Smaller filters = more memory!?

I am training a fully convolutional network on GPU. Using the same network, trained on the same data, with the same training loop, changing all of the filter sizes from 5 to 3 results in an OOM error (CUDA out of memory. Tried to allocate 102.75 MiB (GPU 0; 7.91 GiB total capacity; 4.79 GiB already allocated; 66.81 MiB free; 14.80 MiB cached)).

For some strange reason changing the filter sizes to 7 does not incur in the same issue, while it occurs again if I switch to kernel sizes of (5,5,1). The filters do not affect the size of the layers as I’m using padding.

I also noticed that when testing on random data all networks work just as fine, but they do stop working on my real data. Could this depend on having different input sizes? This still would not explain why a 5x5x5 filter would work, while a 3x3x3 would not.
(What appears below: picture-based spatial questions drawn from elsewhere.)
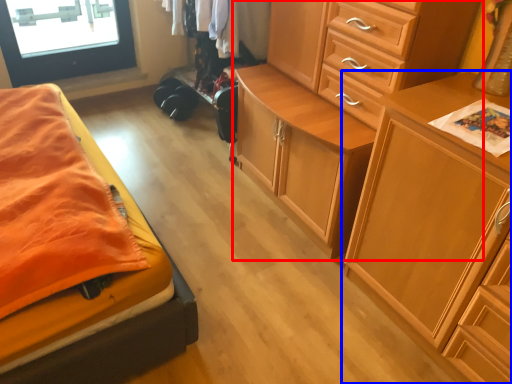
Question: Which object is further to the camera taking this photo, chest of drawers (highlighted by a red box) or chest of drawers (highlighted by a blue box)?

Choices:
 (A) chest of drawers
 (B) chest of drawers

Answer: (A)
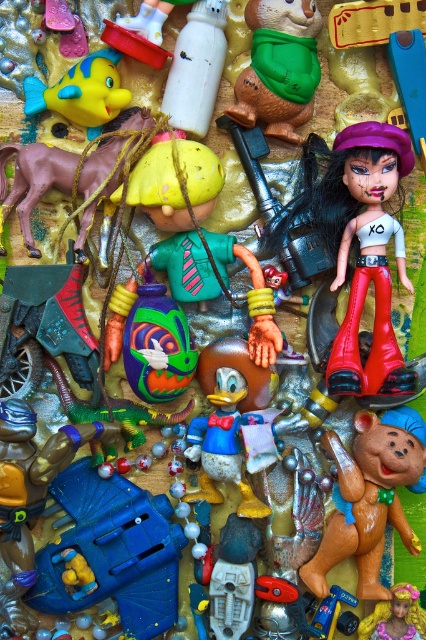
Which is behind, point (336, 154) or point (301, 52)?

Positioned behind is point (336, 154).

Is white glossy doll at center right taller than green rubber bear at center?

Indeed, white glossy doll at center right has a greater height compared to green rubber bear at center.

The width and height of the screenshot is (426, 640). Find the location of `white glossy doll at center right`. white glossy doll at center right is located at coordinates (365, 252).

Between matte plastic horse at left and rubber yellow fish at upper left, which one has less height?

With less height is rubber yellow fish at upper left.

Is matte plastic horse at left above rubber yellow fish at upper left?

Actually, matte plastic horse at left is below rubber yellow fish at upper left.

Is point (60, 164) farther from camera compared to point (92, 76)?

Yes, it is behind point (92, 76).

At what (x,y) coordinates should I click in order to perform the action: click on matte plastic horse at left. Please return your answer as a coordinate pair (x, y). Looking at the image, I should click on (34, 180).

Which of these two, white glossy doll at center right or rubber yellow fish at upper left, stands shorter?

rubber yellow fish at upper left

Looking at this image, between white glossy doll at center right and rubber yellow fish at upper left, which one is positioned lower?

That is because when you are using smaller values for filters, smaller kernels are created i.e, the complexity to compute a single image increases because the kernel being small has to move through more number of pixels. The entire complexity of computing an dataset is multiplied based on the factor i.e, for a single image.

In simple words, small filters increases the accuracy but complexity increases at the same time thereby increase in memory layer after layer.

Large filters decreases accuracy but complexity and memory usage is reduced.

Therefore, smaller filters = More memory!

Does the complexity means the computational cost? If so, I think the computational cost for lager kernels (i.e. 5x5 7x7) is more than the smaller in this case (padding to the same).
@RiccardoDF could you post some snippets, let us reproduce the case you encountered.

I found a workaround, all it takes is to run the code in benchmark mode.